Interaktionstheoretische Erweiterung

In meiner (ethno-)psychoanalytischen Herangehensweise interessiert besonders die Interaktionsebene – etwa spielen Moments of Meeting (Stern 2004) und szenisches Verstehen von unbewussten Sinngehalten (Lorenzer 2006; Nadig 1997) sowie Fragen nach Anerkennung (Benjamin 2019) eine Rolle. Sinnbildung in Interaktionssituationen findet durch »participatory sense-making« statt, das bedeutet, soziales Verstehen ereignet sich in »the moment-to-moment interaction of two subjects« (Fuchs und De Jaegher 2009, 466) und beinhaltet ein »active engagement of each individual in the joint activity of sense-making« (Candiotto 2019, 246).
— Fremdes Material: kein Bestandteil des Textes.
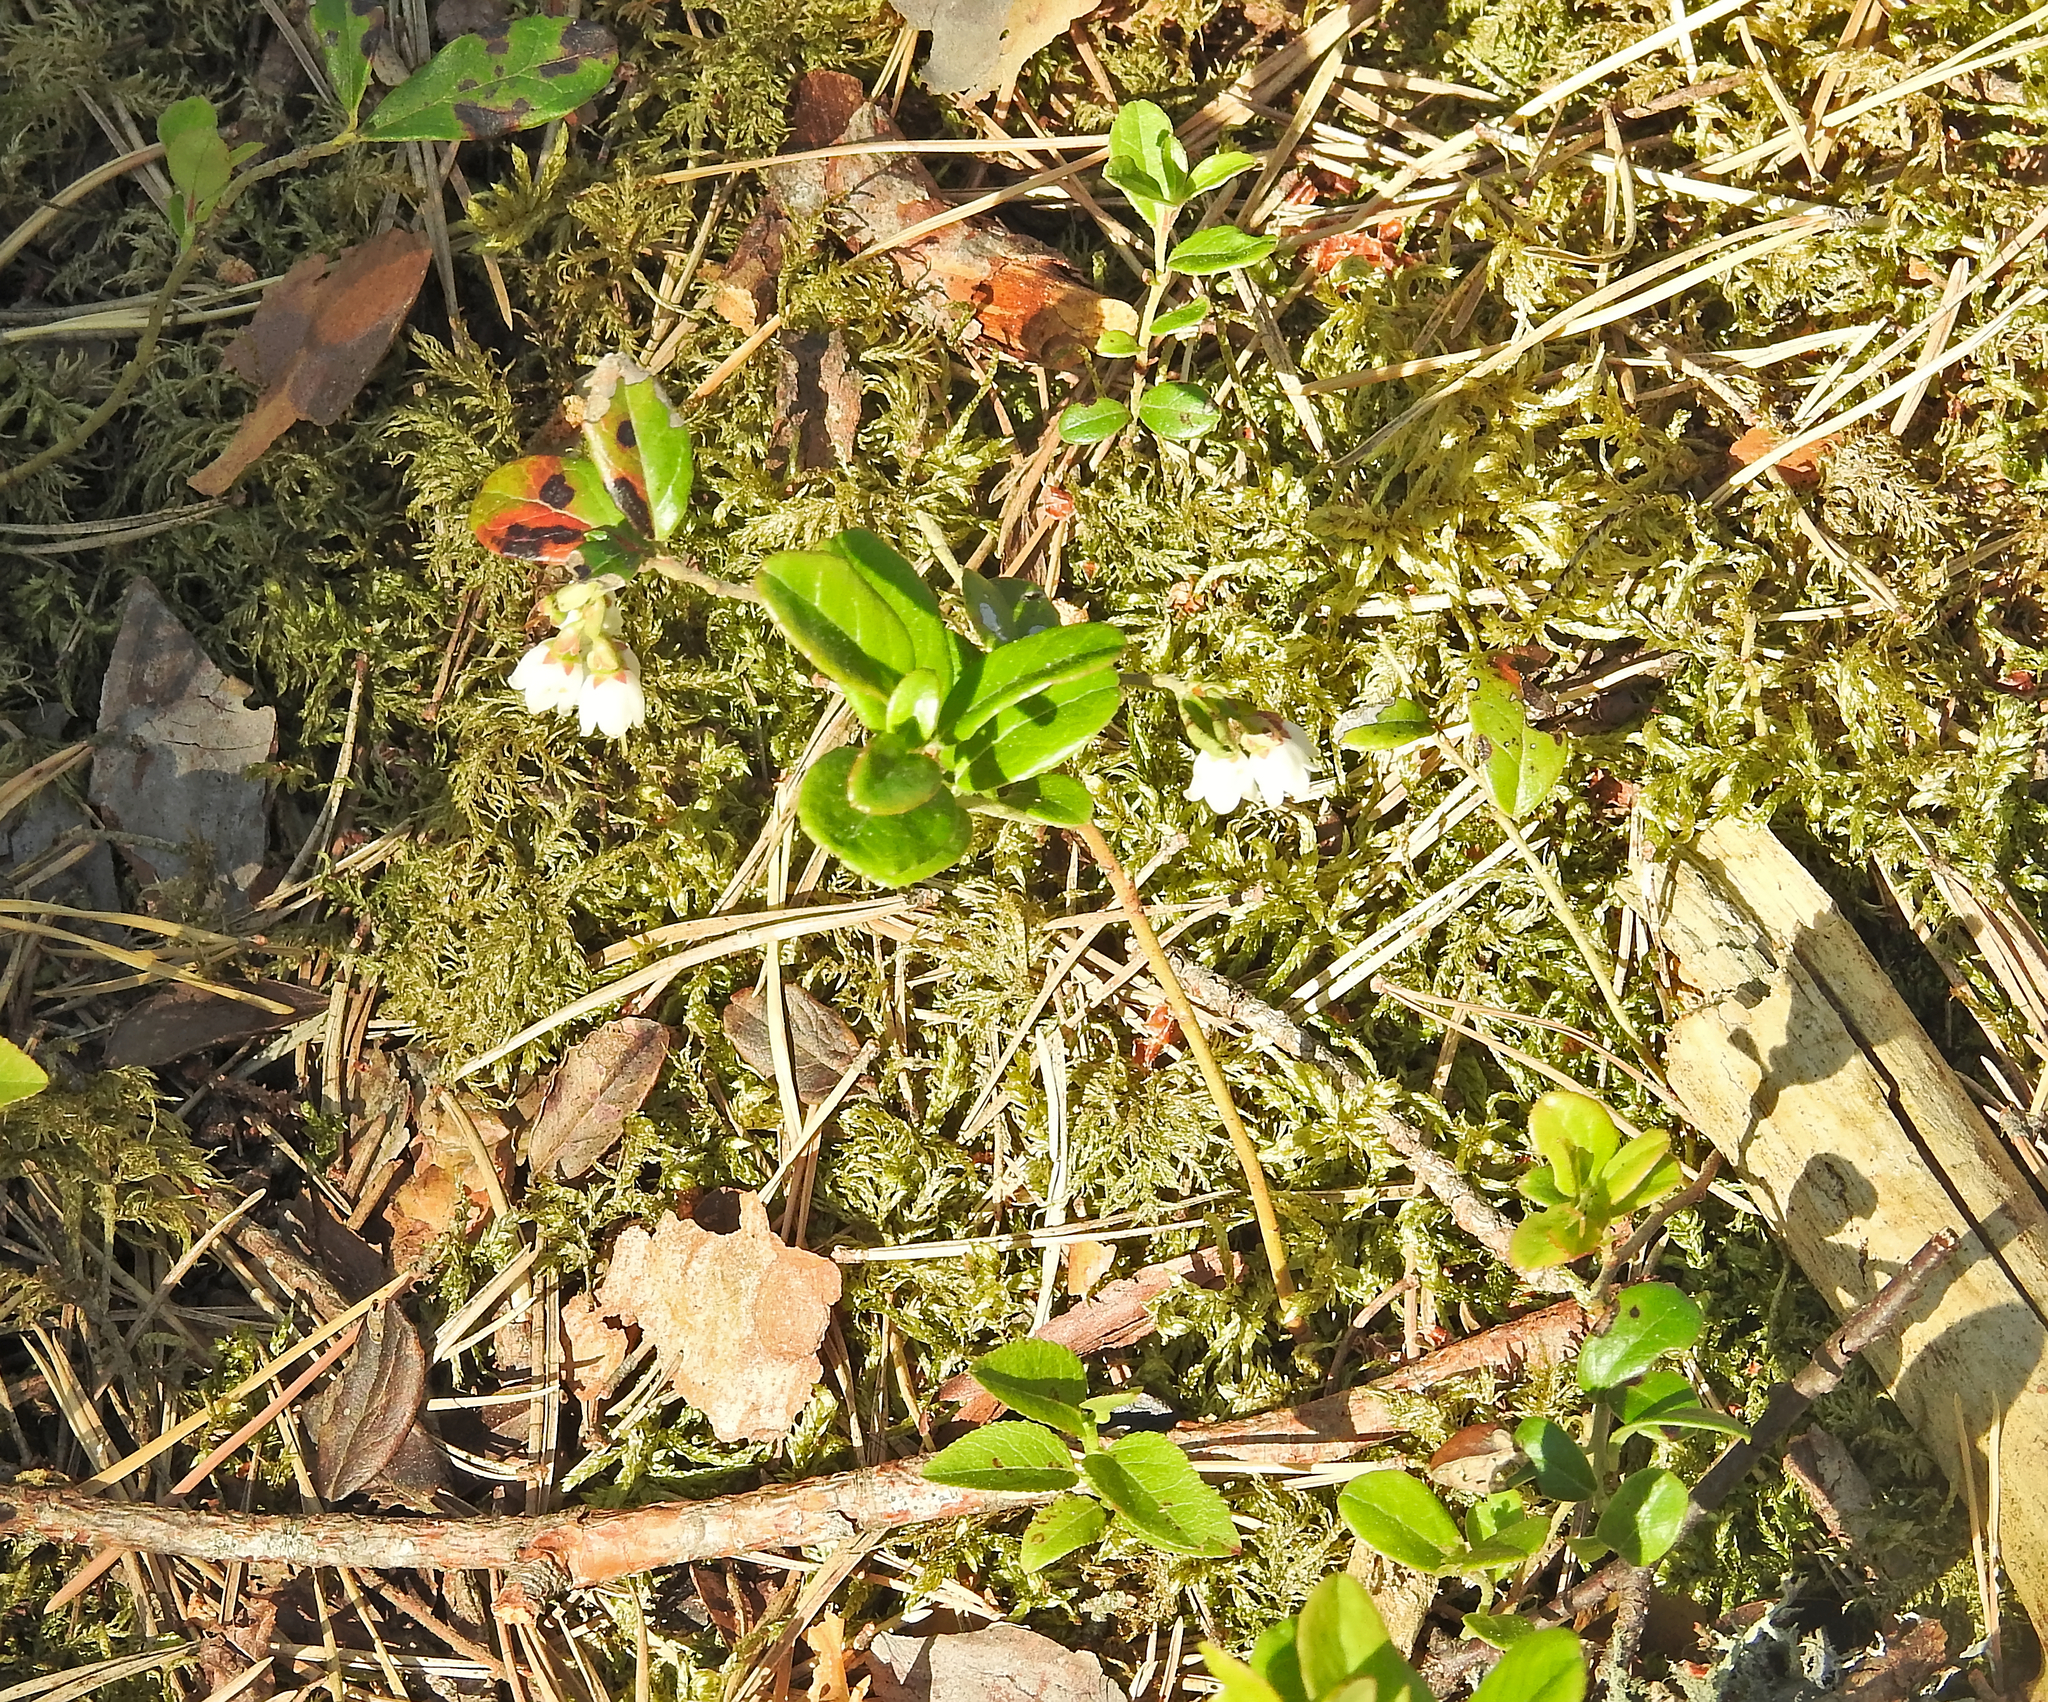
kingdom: Plantae
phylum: Tracheophyta
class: Magnoliopsida
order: Ericales
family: Ericaceae
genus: Vaccinium
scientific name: Vaccinium vitis-idaea
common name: Cowberry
Es geht um Ko-Kreationen von Individuen in sozialen Situationen, »which neither of you could have done alone, or outside of its particular context« (De Jaegher et al. 2016, 1). Für eine interaktionstheoretische Erweiterung der Artikulationstheorie eignet sich zudem die psychoanalytische, auf Langers Symbolisierungsformen basierende Unterscheidung zwischen unbewussten, sprachsymbolischen und sinnlich-symbolischen Interaktionsformen (Lorenzer 1981). Gerade sinnlich-symbolische Interaktionsformen stellen nicht nur Re-Inszenierungen vergangener Interaktionsfiguren dar, die im Laufe der Sozialisation verinnerlicht wurden, sondern ermöglichen auch kreative Erkundungen des noch nicht Verbalisierbaren:

»Das kreativ-utopische Potenzial der sinnlich-symbolischen Interaktionsformen liegt, bedingt durch ihre Nähe zu (noch) unbewussten Praxisfiguren, in der größtmöglichen Unabhängigkeit von Wahrnehmungsvorgaben des bestehenden normsetzenden Diskurses. Eine ihrer wesentlichen Funktionen ist es, sowohl individuell wie kulturell, sozial verdrängten und marginalisierten Potenzen auf eine spielerische Art und Weise eine symbolische Gestalt zu geben. Tabuiertes wird fassbar, Unsagbares vertont, Unbeschreibliches artikuliert, kontroverse Elemente geeint, bisher Gedachtes veräußerlicht, Gefühltes ausgetauscht und damit öffentlich verhandelbar« (Klein 2016, 210f.).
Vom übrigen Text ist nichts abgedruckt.